[Collected data entries]
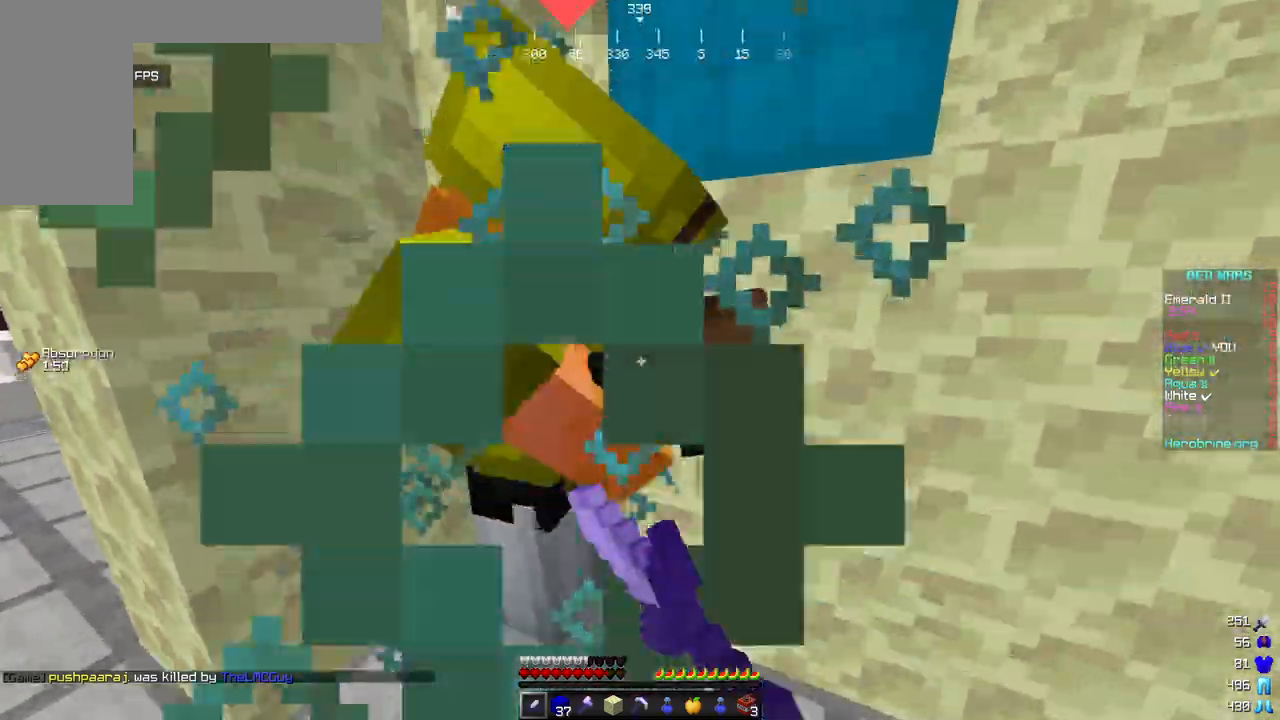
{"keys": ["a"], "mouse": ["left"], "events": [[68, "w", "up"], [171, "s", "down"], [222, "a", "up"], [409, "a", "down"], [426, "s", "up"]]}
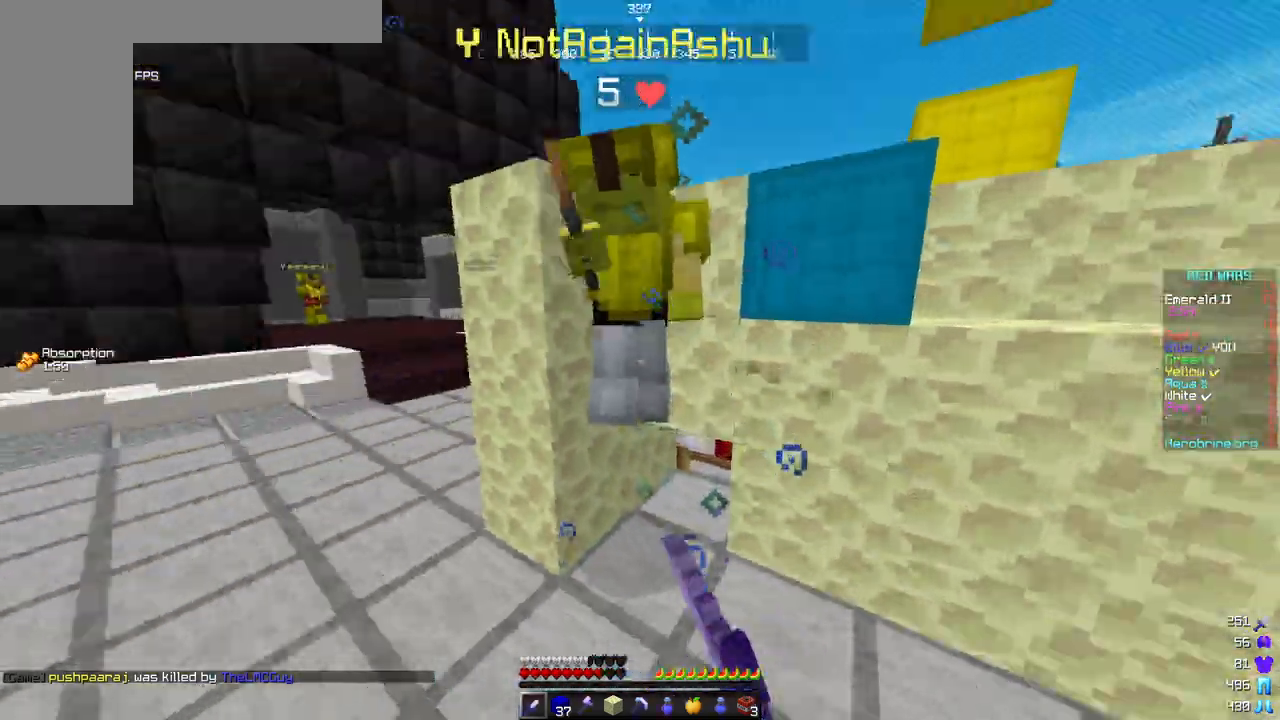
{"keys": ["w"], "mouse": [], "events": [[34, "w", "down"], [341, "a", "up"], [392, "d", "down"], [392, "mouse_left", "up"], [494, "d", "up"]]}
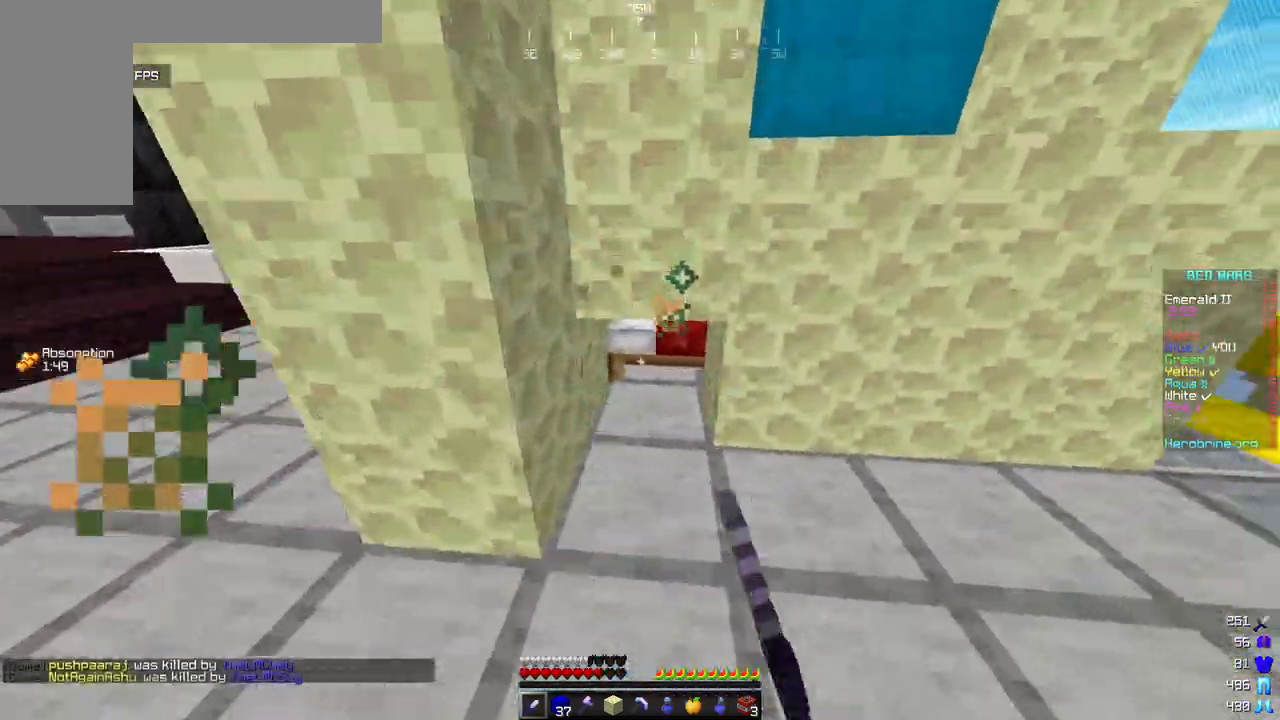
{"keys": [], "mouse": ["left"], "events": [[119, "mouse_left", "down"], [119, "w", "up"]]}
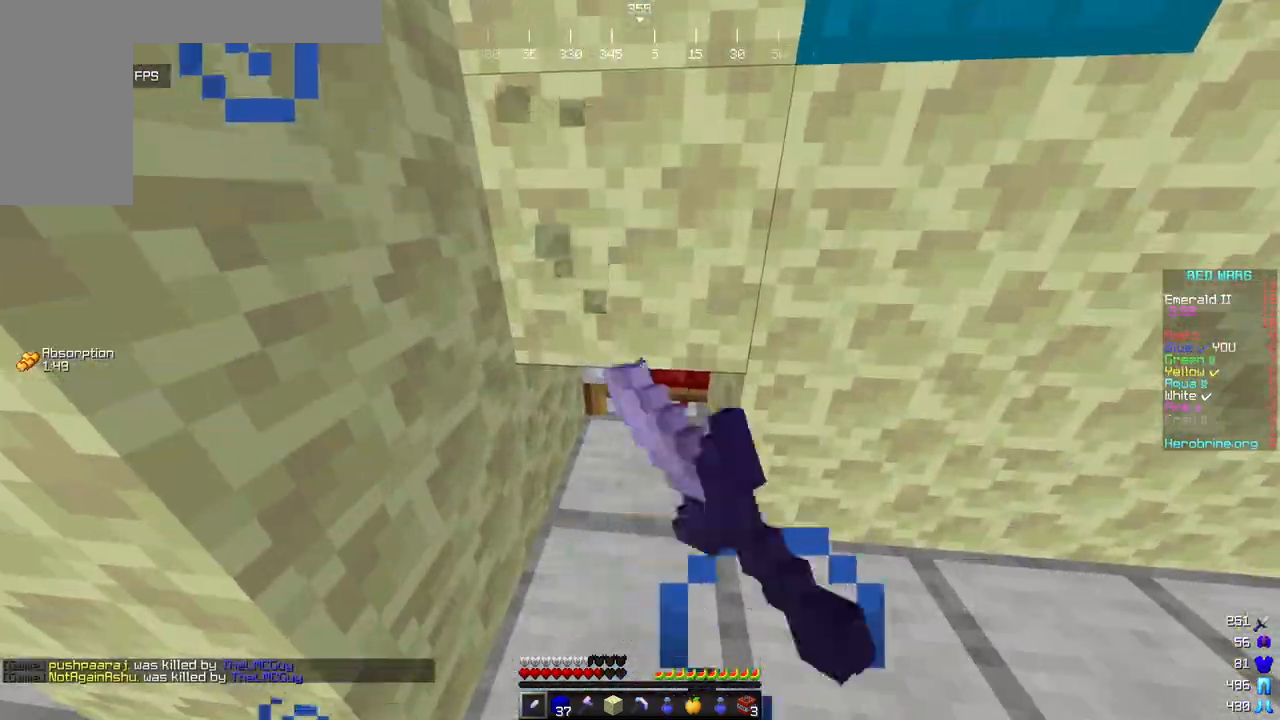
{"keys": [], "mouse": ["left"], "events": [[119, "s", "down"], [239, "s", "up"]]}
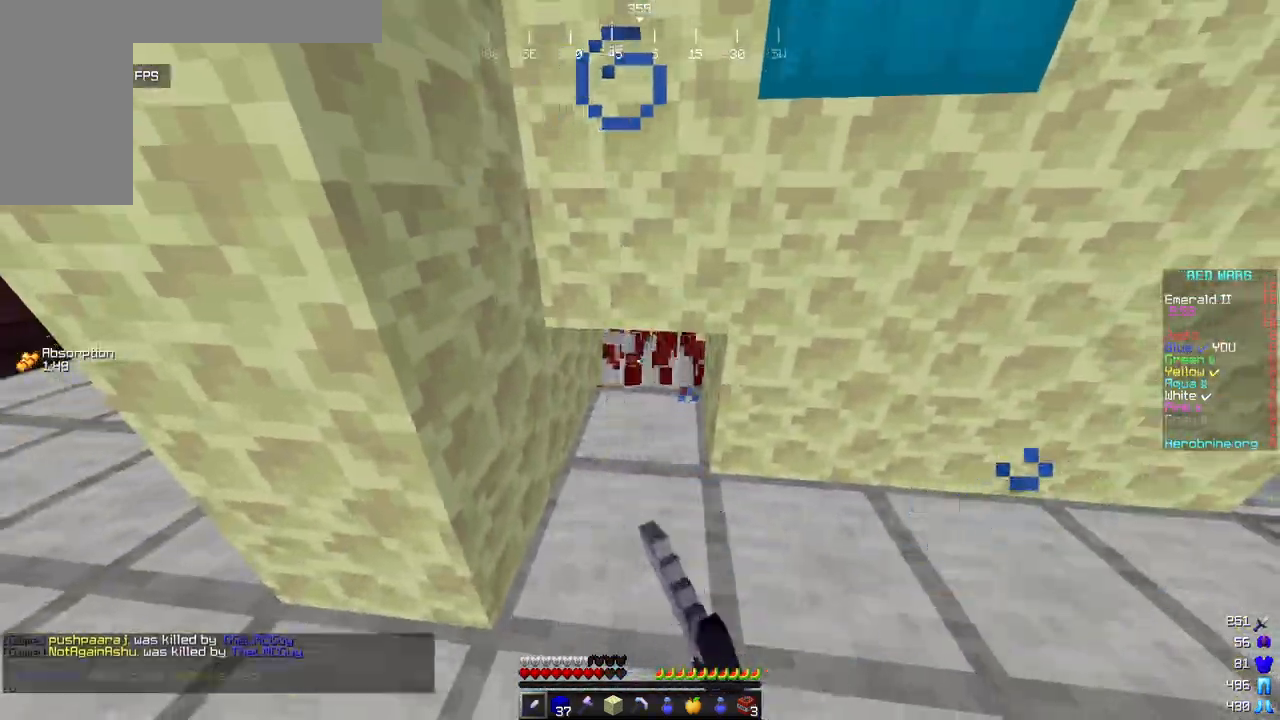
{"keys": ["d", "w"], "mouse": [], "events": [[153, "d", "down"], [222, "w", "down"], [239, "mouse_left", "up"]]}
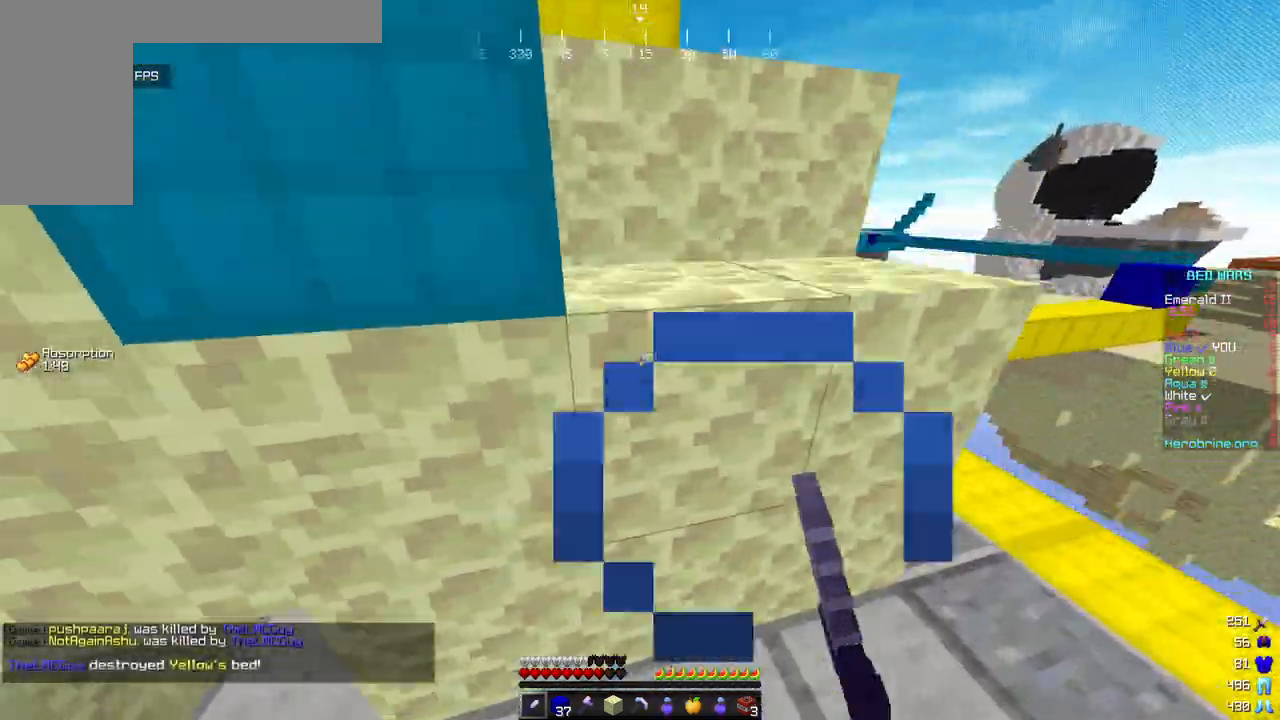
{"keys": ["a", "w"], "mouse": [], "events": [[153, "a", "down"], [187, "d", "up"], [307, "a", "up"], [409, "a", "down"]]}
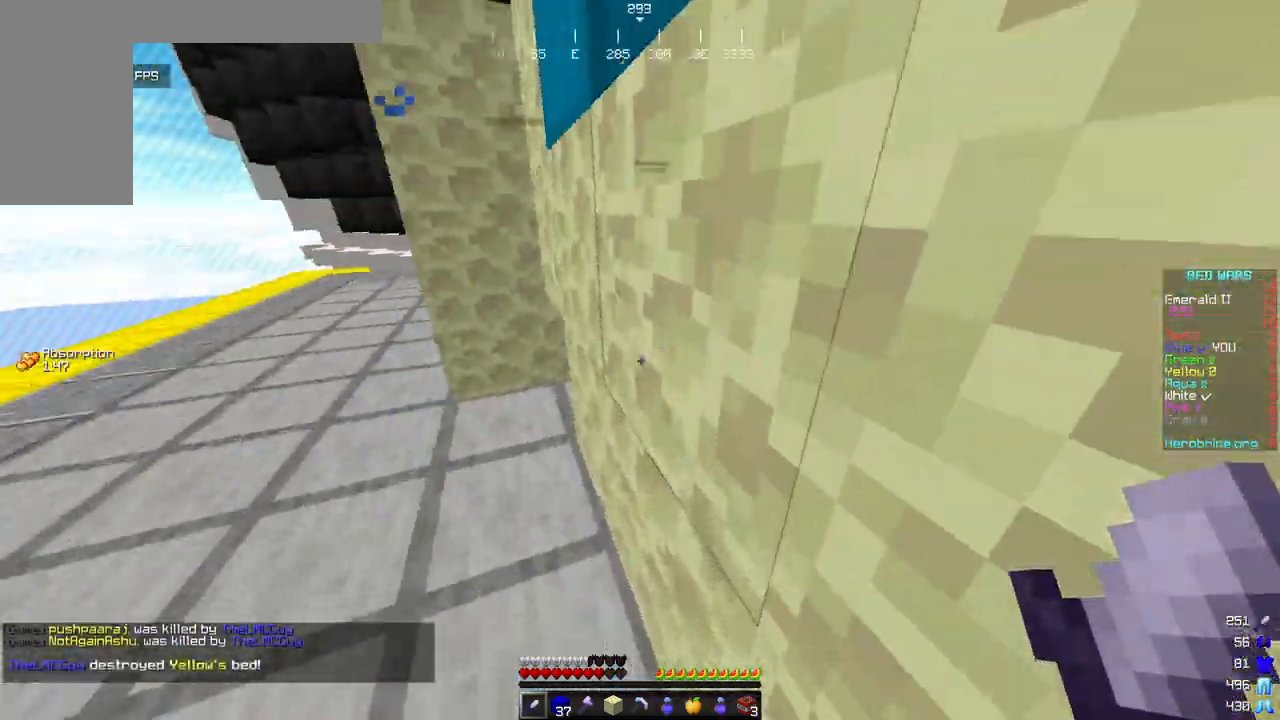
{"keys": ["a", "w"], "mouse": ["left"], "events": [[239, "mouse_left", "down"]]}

PROBLEM DETAILS ▸ If an entry contains a picture, leave it out and repeat the rest exactly.

EXERCISE OUTPUT ▸
{"keys": ["a"], "mouse": ["left"], "events": [[68, "w", "up"], [171, "s", "down"], [222, "a", "up"], [409, "a", "down"], [426, "s", "up"]]}
{"keys": ["w"], "mouse": [], "events": [[34, "w", "down"], [341, "a", "up"], [392, "d", "down"], [392, "mouse_left", "up"], [494, "d", "up"]]}
{"keys": [], "mouse": ["left"], "events": [[119, "mouse_left", "down"], [119, "w", "up"]]}
{"keys": [], "mouse": ["left"], "events": [[119, "s", "down"], [239, "s", "up"]]}
{"keys": ["d", "w"], "mouse": [], "events": [[153, "d", "down"], [222, "w", "down"], [239, "mouse_left", "up"]]}
{"keys": ["a", "w"], "mouse": [], "events": [[153, "a", "down"], [187, "d", "up"], [307, "a", "up"], [409, "a", "down"]]}
{"keys": ["a", "w"], "mouse": ["left"], "events": [[239, "mouse_left", "down"]]}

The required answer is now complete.